It’s been four seasons since Missouri and K-State faced one another. Sunday, in the second round of the Women’s National Invitation Tournament at Bramlage Coliseum, Missouri made up for lost time.
The Tigers did so from beyond the arc. Not once. Not twice. But 16 times to win 67-48 and bounce K-State out of the WNIT.
“We watched a lot of film, and I think they’re 90 percent zone,” Missouri head coach Robin Pingeton said after the game. “We felt like we were gonna get open looks, but you still have to be able to knock them down. We just had kids that were knocking down good looks today.”
The 16 3-pointers were a Bramlage Coliseum record for an opposing team.
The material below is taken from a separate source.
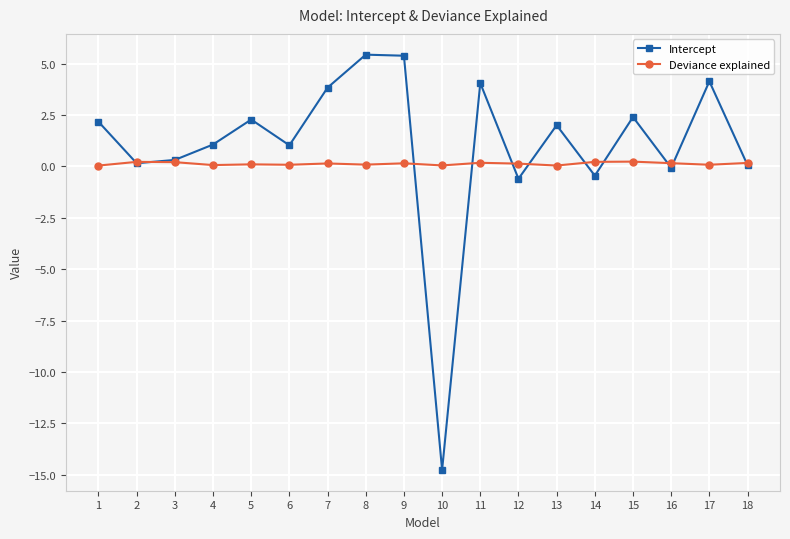

Which series changed the most between 5 and 16?

Intercept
Leading the charge from deep for the Tigers was Morgan Eye who had 27 points, all from beyond the arc. As a team, the Tigers shot 43.2 percent from 3-point range as they move on to the next round in the WNIT.
“I don’t know if there is another kid in the country who’s shot the amount of shots (Eye’s) shot outside of practice,” Pingeton said. “It’s been a little bit of a struggle in conference play, the way teams guard her, but I couldn’t be happier for her.”
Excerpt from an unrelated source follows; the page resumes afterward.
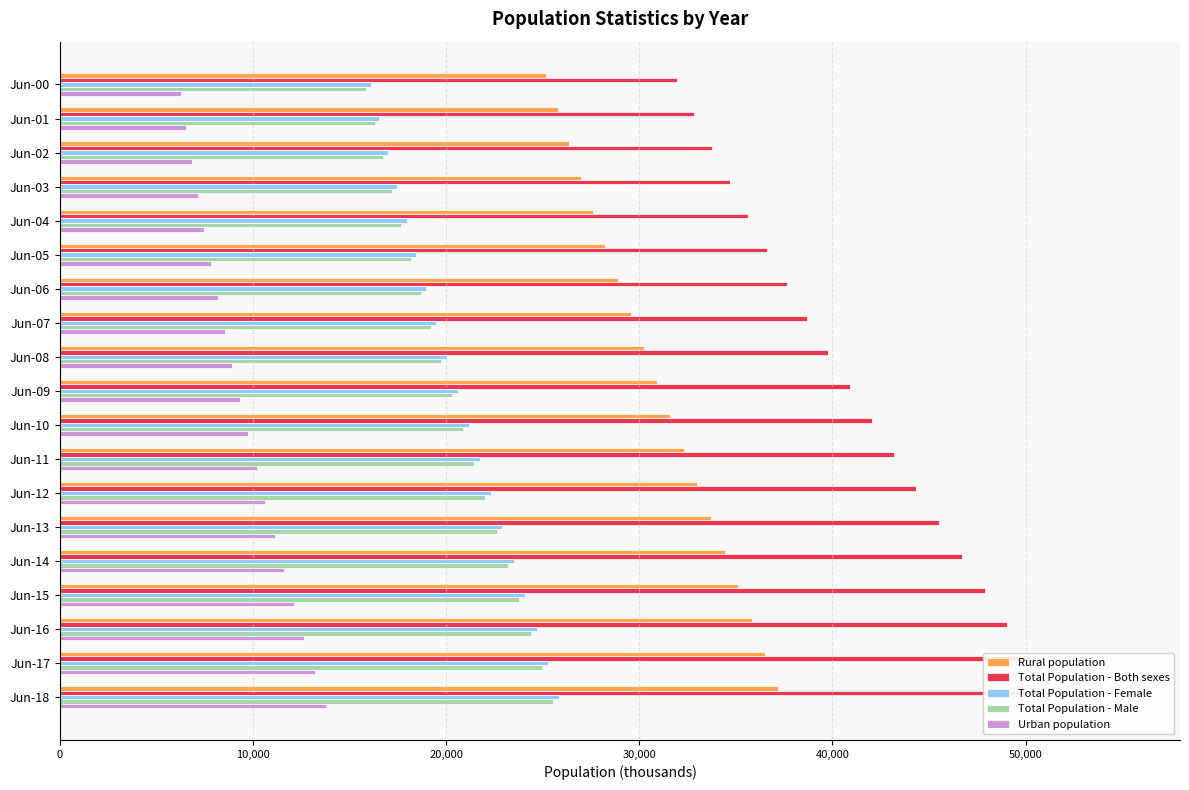

The value of Total Population - Both sexes at Jun-05 is 15326.3. True or false?

False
From the onset, K-State’s 2-3 zone had no answers for the amount of threes that Missouri put up. The Tigers kept the Wildcats at bay for most of the first half with clutch threes from Eye, along with Jordan Frericks and Sierra Michaelis.
It was a total team effort by the Wildcats to keep pace with the Tigers. K-State was without senior Ashia Woods due to an injury suffered late in its first-round WNIT game against Akron earlier in the week.
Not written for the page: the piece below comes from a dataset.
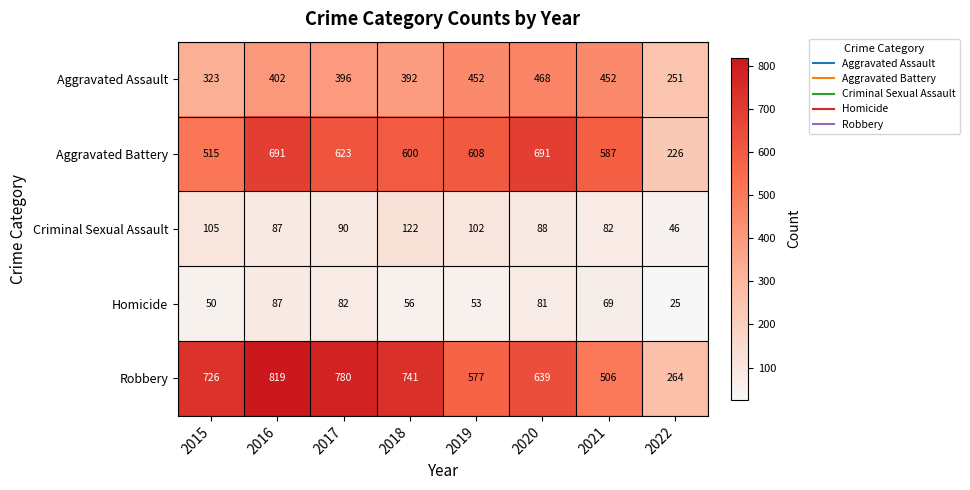

How many data points does each series have?

8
After struggling to grab the lead, the Wildcats finally got over the hump and went ahead of the Tigers with a Bri Craig 3-pointer with 1:57 left in the first half. After Missouri’s eighth made 3-pointer of the half, senior guard Haley Texada tied the game at 35 with a short jumper as time expired in the first half.
“Coming back out it’s zero-zero. The game is either one of ours,” Texada said. “It just depends on who wants it more. That is what I felt going into half.”
The start of the second half was more of the same for the both teams as the Tigers grabbed a quick lead with their ninth 3-pointer of the ballgame.
After a Kindred Wesemann free throw, the Wildcats enjoyed their last lead of the ballgame. Missouri proceeded to hit five of its next six baskets from beyond the arc, part of a 27-3 run to put K-State away for good.
“We could not stop them,” K-State head coach Jeff Mittie said. “They went on a 3-point barrage, and then I thought that we tried to get it all back at once. We were trying to hard at that point to make things happen. It just snowballed on us,”
The loss ends the Wildcats’ season with a 19-14 record.